Data tahun 1993, belum terdata, sehingga tidak dapat diketahui dengan pasti jumlahnya.
1. Himpunan Penghayat Kepercayaan Terhadap Tuhan Yang Maha Esa, (HPK) Adalah Himpunan penghayat yang beranggotakan Organisasi penghayat, kelompok penghayat perseorangan, dan penghayat perseorangan.
Organisasi HPK ini dimaksudkan sebagai Wadah Nasional Tunggal Penghayat Kepercayaan Terhadap Tuhan Yang Maya Esa.
Organisasi HPK mempunyai
a. Kepengurusan :
1) DPP
2) DPD Tk 1
3) DPD Tk 11
b. AD/ART
c. Program Kerja
Data tahun 1993 kepengurusan HPK adalah
a. DPP : Demisioner
b. DPD Tk I : 12 Propinsi
c. DPD Tk 11 : 52 Kab/Kodya


2.4.2. Konsep Ajaran Kejawen
Bangsa Indonesia adalah suatu bangsa yang terbentuk dari suatu proses sejarah yang panjang dari ZAMAN PRASEJARAH umat manusia yaitu ditemukannya Phitecantropus Erectus, Phithecantropus Javanicus, Homo Soloinsies, kemudian ZAMAN SEJARAH dari berbagai unsur SARA, kelompok pemangku adat, kerajaan – kerajaan beserta peninggalan - peninggalannya ( Candi BOROBUDUR ) , hingga menjadi negara besar pada jaman SRIWIJAYA, kemudian mengalami penurunan atau terpecah - pecah namun kembali menyatu pada jaman MAJAPAHIT lalu mengalami penurunan kembali hingga terbentuklah sekarang Negara Kesatuan Republik Indonesia ( NKRI ).

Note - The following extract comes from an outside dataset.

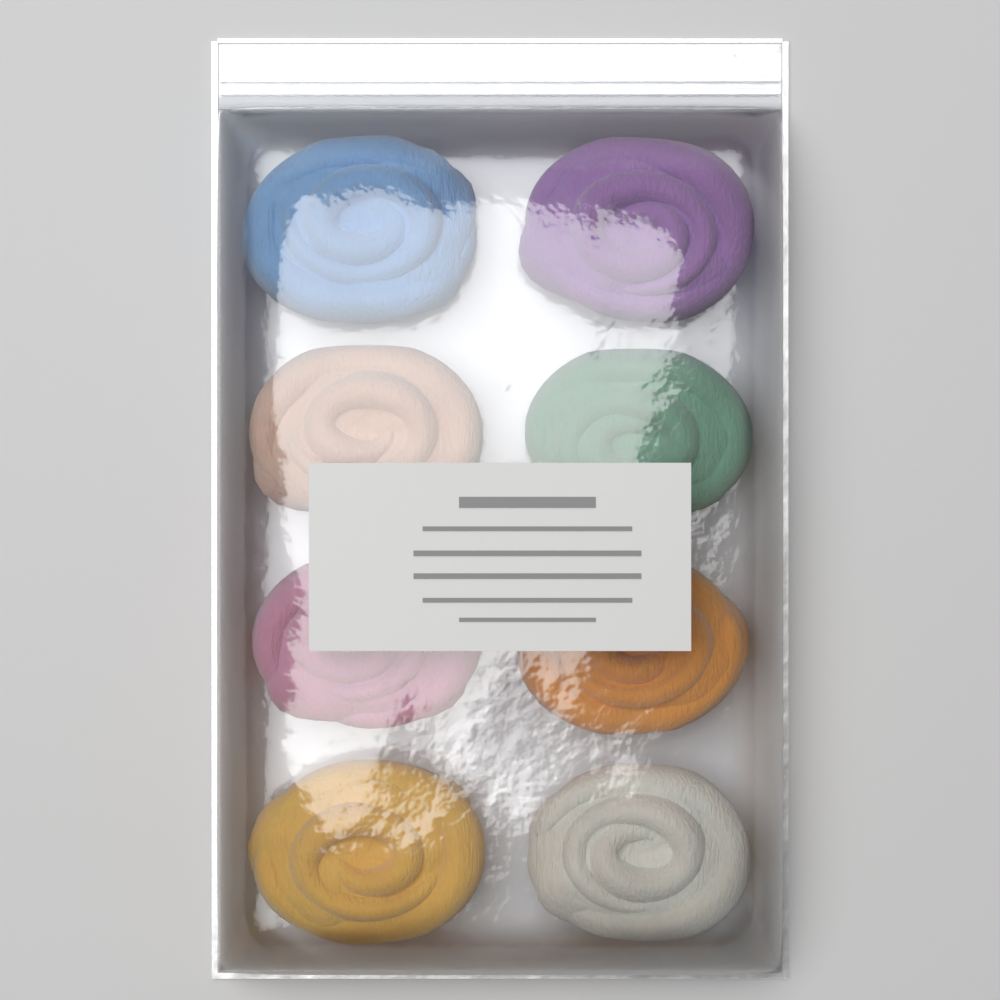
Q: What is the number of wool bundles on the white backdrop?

Komunitas kejawen yang amat kompleks, telah melahirkan berbagai sekte dan tradisi kehidupan di Jawa. Bahkan, di dalamnya terdapat paguyuban-paguyuban yang selalu membahas alam hidupnya. Paguyuban tersebut bersifat mistis dan didasarkan konsep rukun. Modal dasar dari komunitas ini hanyalah tekad dan persamaan niat untuk memelihara (nguri-uri) tradisi leluhur dan masing-masing paguyuban memliki cara dan jalan sendiri yang khas kejawen.
Masing-masing wilayah kejawen, juga memiliki pedoman dan cara yang khas serta kosmogoni dan mitos tersendiri sesuai dengan wilayah yang didiami. Mitos-mitos tersebut juga ada yang dijadikan kiblat hidup, ditaati, dipuja dan diberikan tempat tersendiri yang istimewa, demikian pula dengan laku mistik, meskipun kadarnya berbeda satu sama lain tetapi kekhasan kejawennya terasa kental.

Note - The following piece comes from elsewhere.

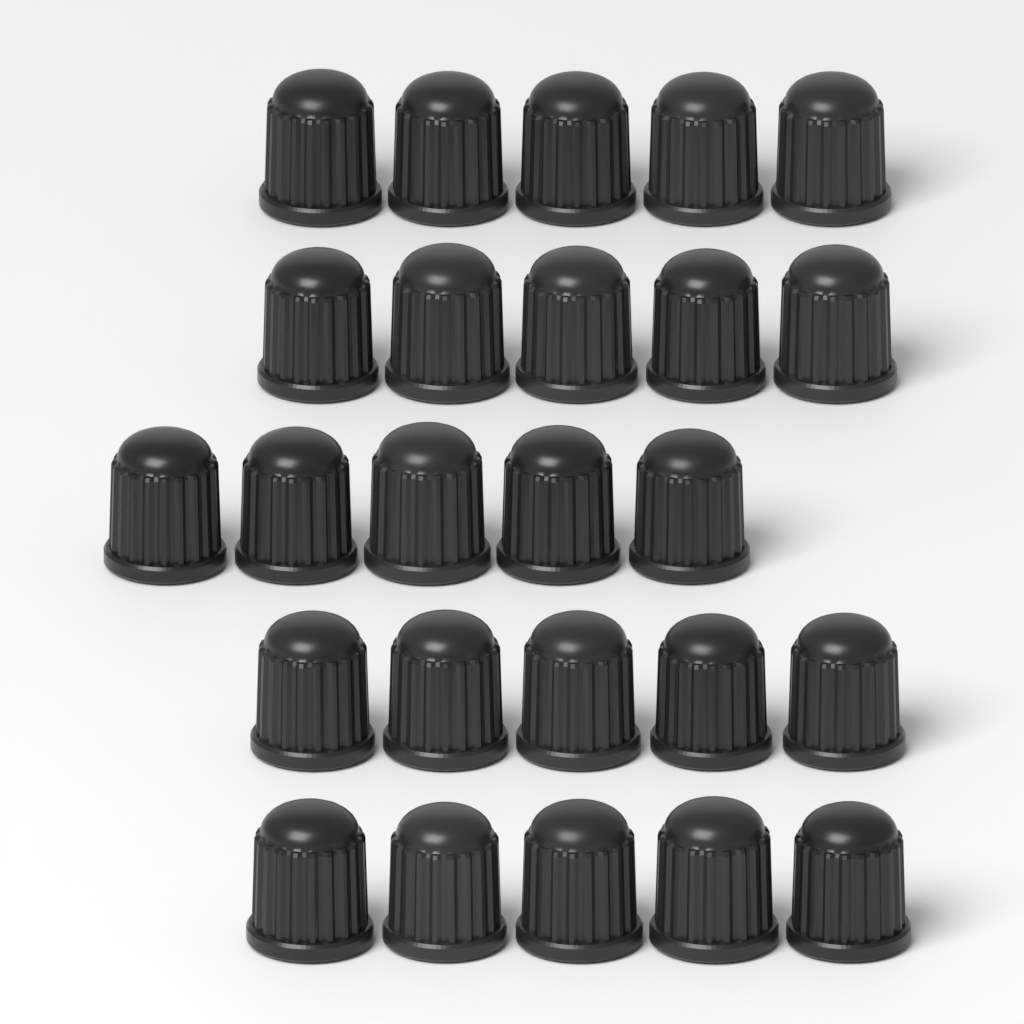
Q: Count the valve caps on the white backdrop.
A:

Orang Tengger di Jawa Timur memiliki falsafah mistik tersendiri. Masyarakat Tengger meyakini bahwa nama Tengger berasal dari tokoh mistis Rara Anteng dan Joko Seger. Kedua tokoh ini sangat dipuja oleh masyarakat Tengger. Pemujaan dilakukan secara mistis dan menggunakan slametan. Orang Banyuwangi menganggap bahwa mitos Minakjingga dan isterinya Sita sebagai simbol reproduksi (Beatty, 2001 : 223-224). Hal ini dapat dirunut dari kata Jingga (merah) dan Sita (putih). Warana merah dan putih adalah gambaran sesaji jenang abang putih yaitu representasi asal usul manusia atau berasal dari ibu dan ayah.
Konsep Kejawen yang masih sangat kental di Jawa Timur adalah sikap dan perilaku orang Samin yang berdiam di daerah perbatasan Bojonegoro, dan Blora, dimana ajarannya sampai sekarang masih dipatuhi dan ditaati. Sejarah ajaran Samin Ajaran Samin (Saminisme) yang disebarkan oleh Samin Surosentiko (1859-1914), adalah sebuah konsep penolakan terhadap budaya kolonial Belanda dan penolakan terhadap kapitalisme yang muncul pada masa penjajahan Belanda abad ke-19 di Indonesia. Sebagai gerakan yang cukup besar Saminisme tumbuh sebagai perjuangan melawan kesewenangan Belanda yang merampas tanah-tanah dan digunakan untuk perluasan hutan jati. Ajaran Saminisme muncul sebagai akibat atau reaksi dari pemerintah kolonial Belanda yang sewenang-wenang.Perlawanan dilakukan tidak secara fisik tetapi berwujud penentangan terhadap segala peraturan dan kewajiban yang harus dilakukan rakyat terhadap Belanda misalnya dengan tidak membayar pajak. Terbawa oleh sikapnya yang menentang tersebut mereka membuat tatanan, adat istiadat dan kebiasaan-kebiasaan tersendiri.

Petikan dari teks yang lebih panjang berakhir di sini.